Acute coronary syndrome guidelines working group. (2006). Guidelines for the management of acute coronary artery syndromes. Medical Journal of Australia, 184 (8 Suppl), S1-32. Retrieved from http://www.mja.com.au/public/issues/184_08_170406/suppl_170406_fm.html

Australasian College of Emergency Medicine. (2005). G24 Guidelines on the implementation of the Austalian Triage Scale in emergency departments. Victoria, Melbourne: Australasian College of Emergency Medicine.

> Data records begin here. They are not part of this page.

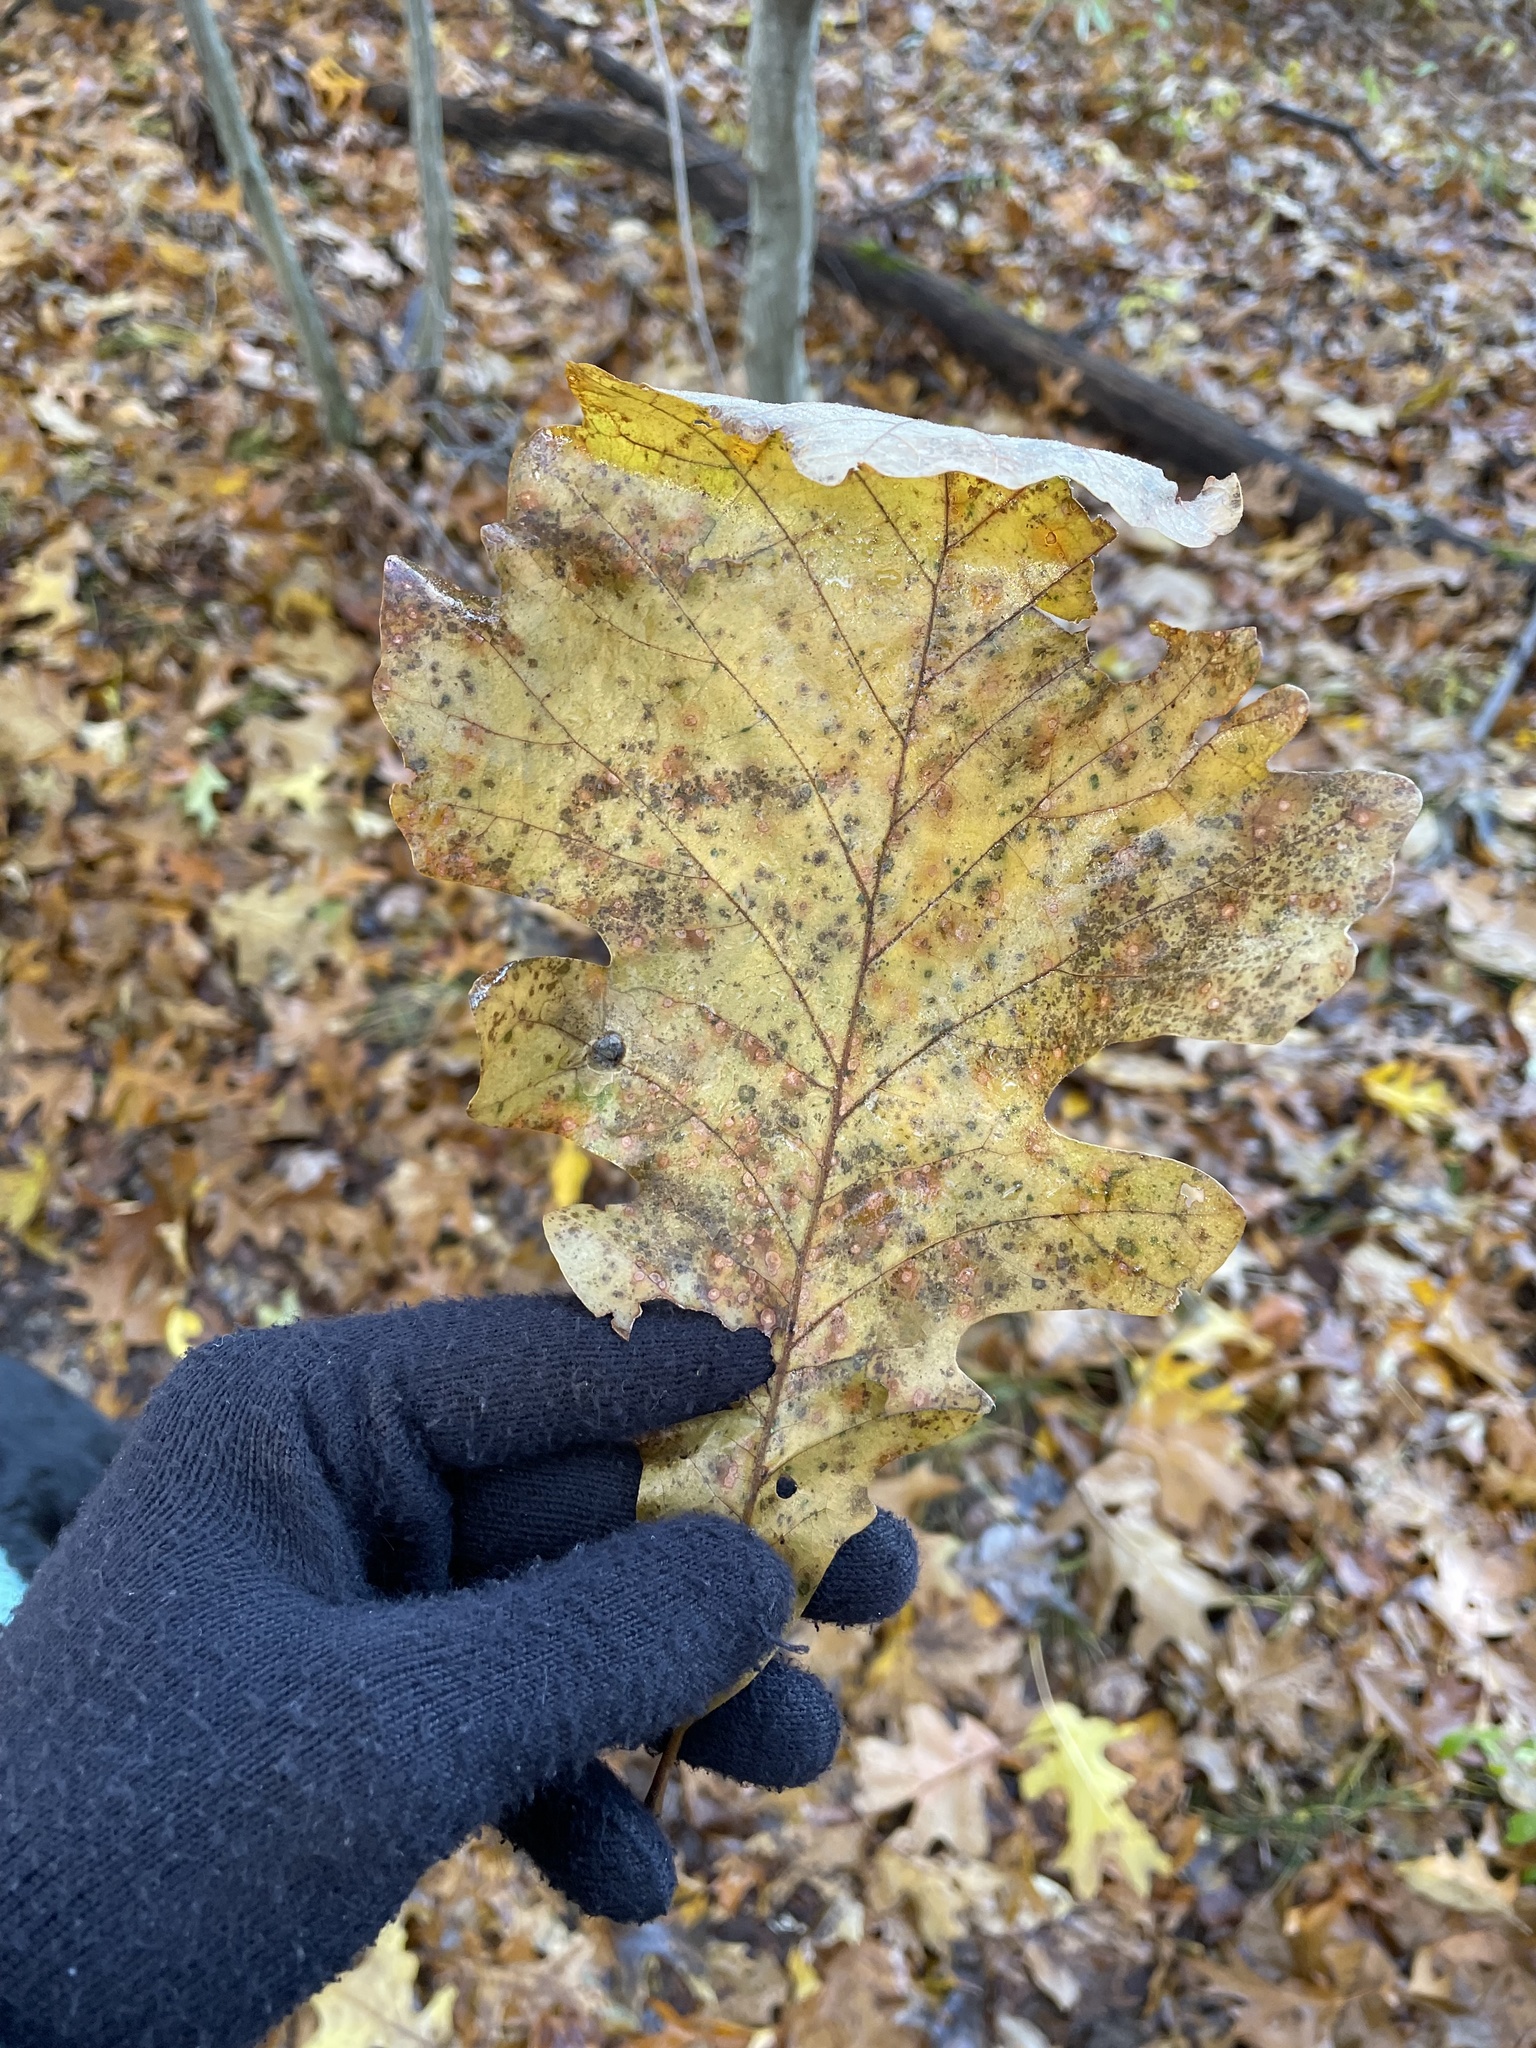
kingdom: Plantae
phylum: Tracheophyta
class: Magnoliopsida
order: Fagales
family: Fagaceae
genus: Quercus
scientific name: Quercus macrocarpa
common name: Bur oak
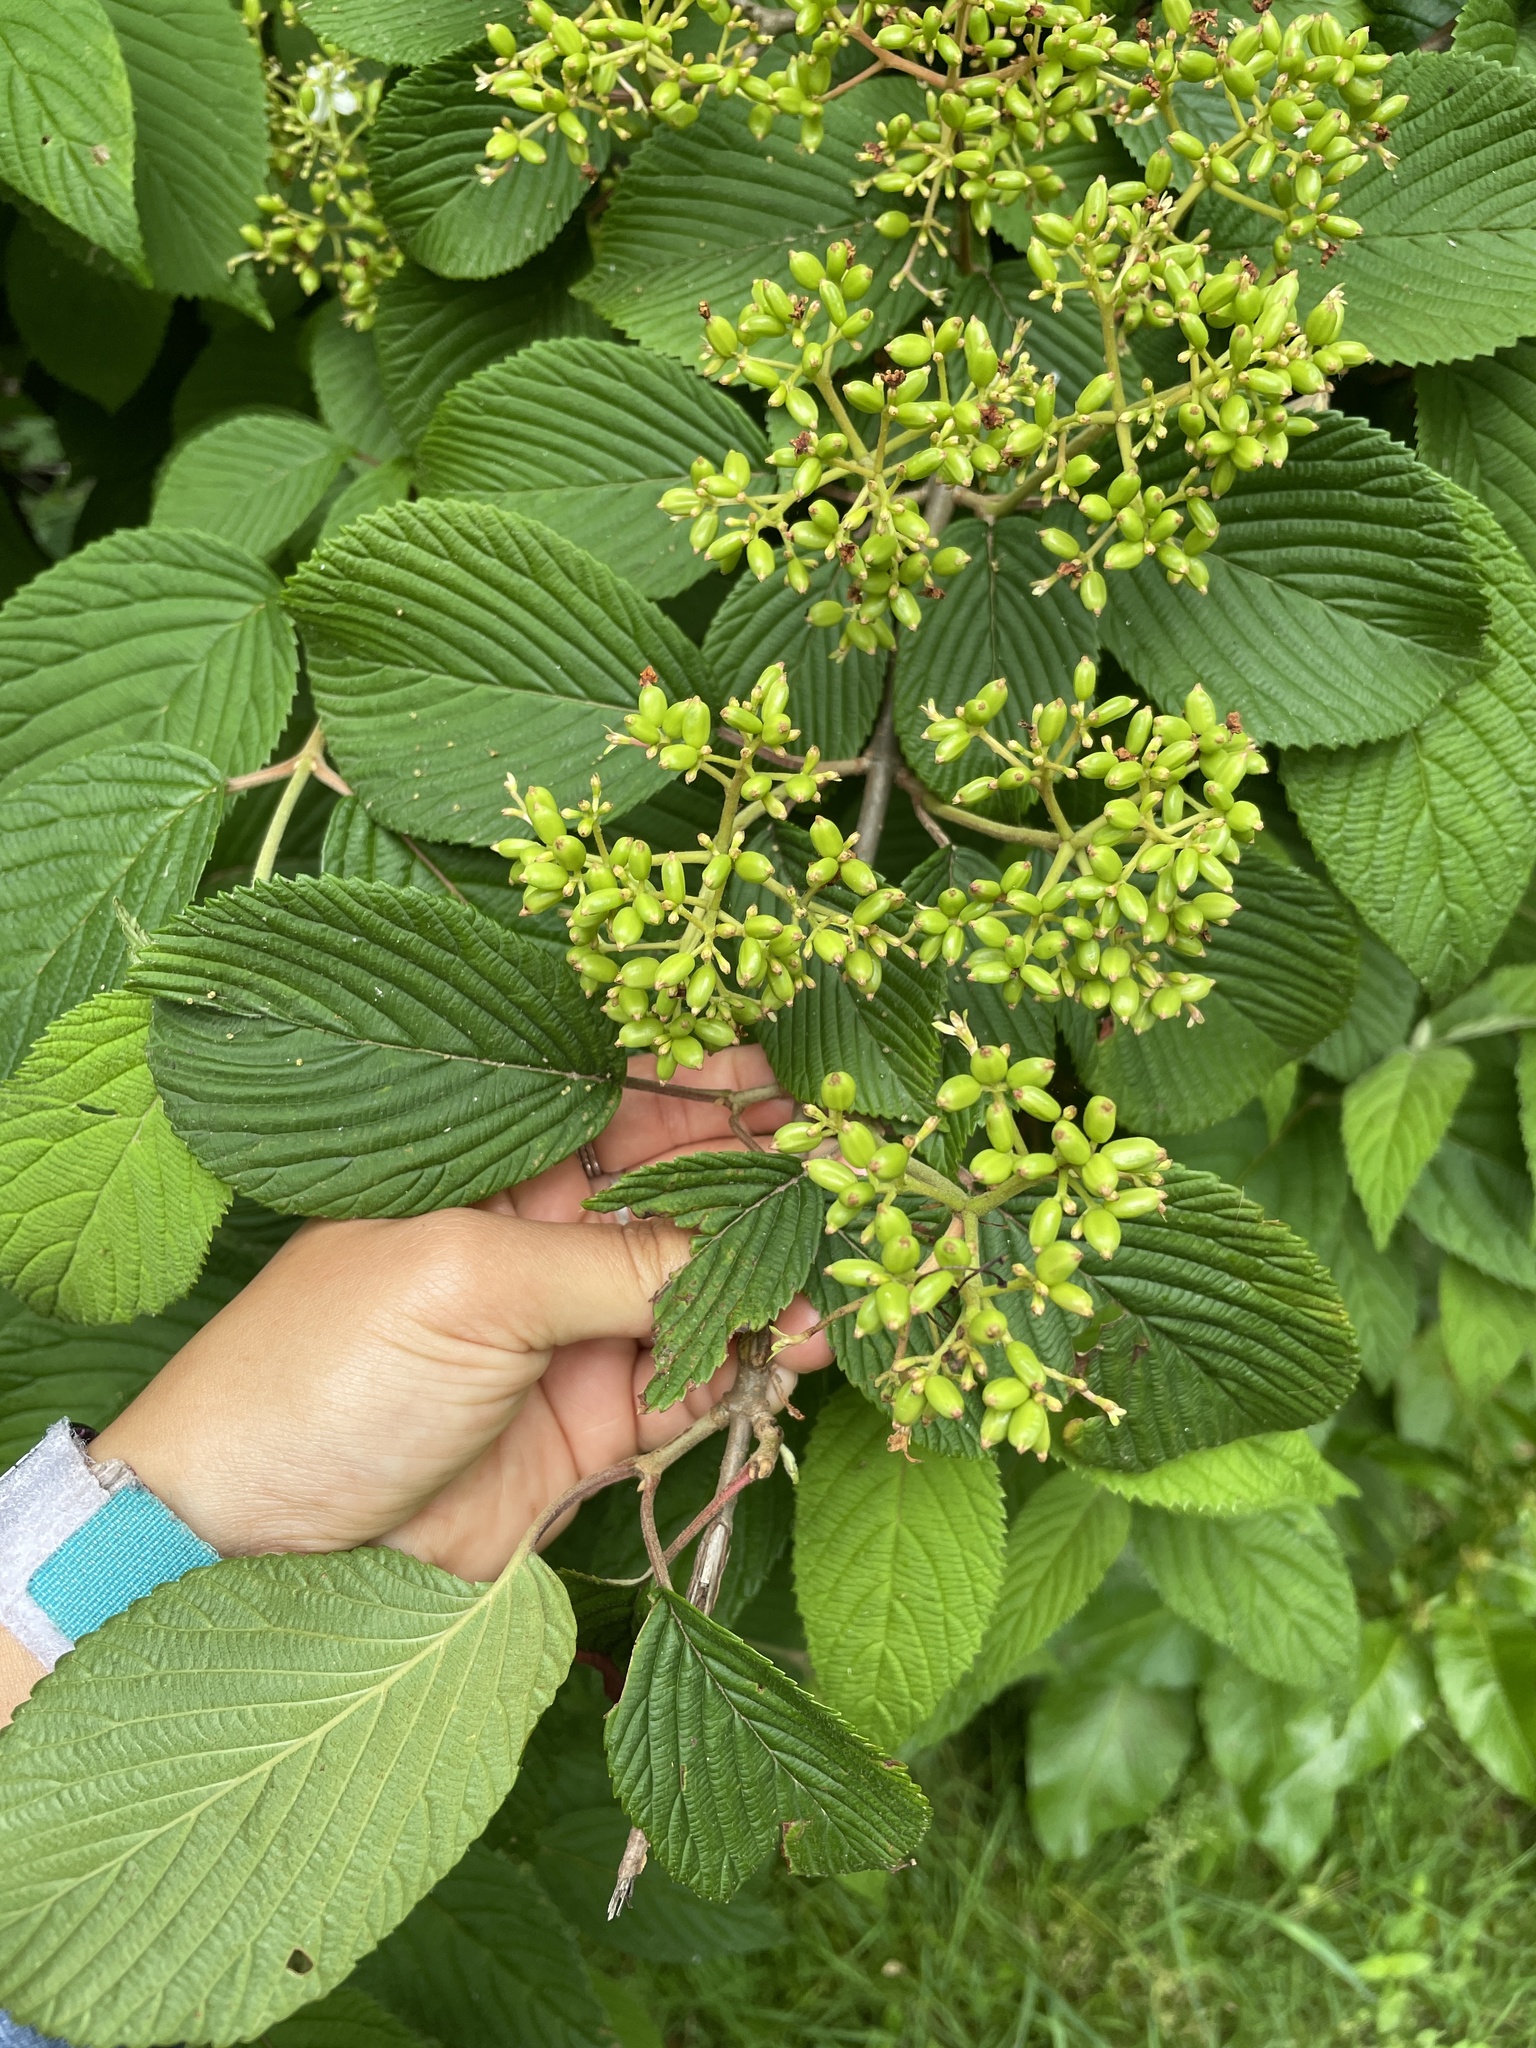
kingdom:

Australian Nursing and Midwifery Council. (2006). National Competency Standards for the Registered Nurse - 4th Edition (new format). Retrieved from

http://www.nursingmidwiferyboard.gov.au/Codes-and-Guidelines.aspx

Benner, P., Hughes, R., & Sutphen, M. (2008). Clinical reasoning, decisionmaking, and action: Thinking critically and clinically. In Patient safety and quality: An evidence-based handbook for nurses. (Prepared with support from the Robert Wood Johnson Foundation). Rockville,

MD: Agency for Healthcare Research and Quality. Retrieved from http://www.ahrq.gov/QUAL/nurseshdbk/

Berman, A., Kozier, B., & Erb, G. L. (Eds.). (2010). Kozier and Erb’s Fundamentals of Nursing (1st Australian edition ed.). Frenchs Forest: Pearson Australia.